Typechecker / diagnostics

  • Resolve RFC 088 methods on iterator values.
  • Propagate element types through adapter chains.
  • Validate callback arity and return types.
  • Validate .batch(size) rejects invalid known sizes and reports runtime invalid sizes consistently.
  • Detect and reject obvious same-binding reuse after terminal consumption where feasible.
  • Emit adapter-specific diagnostics instead of generic missing-method errors.

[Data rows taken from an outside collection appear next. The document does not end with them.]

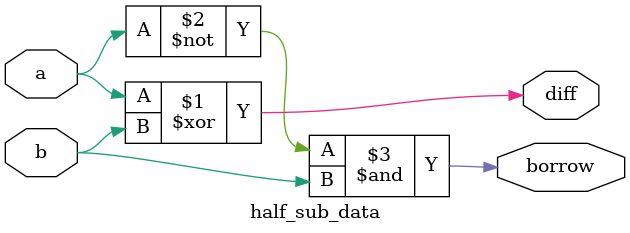
<source format=v>
`timescale 1ns / 1ps


module half_sub_data(
    input a,
    input b,
    output diff,
    output borrow
    );

assign diff= a^b;
assign borrow= ~a&b;

endmodule

</source>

Lowering / emission / runtime

  • Lower lazy adapters without intermediate list materialization.
  • Lower terminal consumers as consuming operations.
  • Emit Rust iterator chains for standard adapters where equivalent.
  • Add runtime/generated support for .batch().
  • Preserve existing collection iteration, comprehensions, and for loops.

Tests

  • Typechecker tests for every adapter and terminal consumer.
  • Typechecker tests for callback mismatch diagnostics.
  • Typechecker tests for adapter chain element-type propagation.
  • Tests for flat_map callbacks returning iterable values.
  • Tests for .batch() partial final batch and invalid size.
  • Codegen/emission tests for representative lazy chains.
  • Integration tests for end-to-end iterator pipelines.
  • Regression tests proving eager list comprehensions keep existing behavior.

Docs / release

  • Update iterator or collection user docs with lazy pipeline examples.
  • Update generator docs only where RFC 088 changes cross-references or examples.
  • Add release notes for the active 0.3 development line.
  • Bump the active 0.3.0-dev.N version.

Design Decisions

  • .batch() remains part of RFC 088 because fixed-size batching is a first-order data-processing use case and the RFC defines a narrow, predictable contract: preserve a final partial batch and reject invalid sizes.
  • .collect() returns list[T] in this RFC. Target-specific collection, such as collecting into sets, maps, or custom containers, is deferred until the collection-construction story is mature enough to specify cleanly.
  • flat_map accepts callbacks returning Iterable[U]. Requiring callbacks to return only Iterator[U] would force noisy .iter() calls in ordinary cases such as flattening lists or custom iterable fields.
  • Terminal consumers consume the iterator. Authors who need to preserve a reusable value should clone or otherwise create a separate iterator source before consuming. Full linear type-system enforcement is deferred; this RFC still allows the compiler to reject obvious same-binding reuse after a terminal consumer.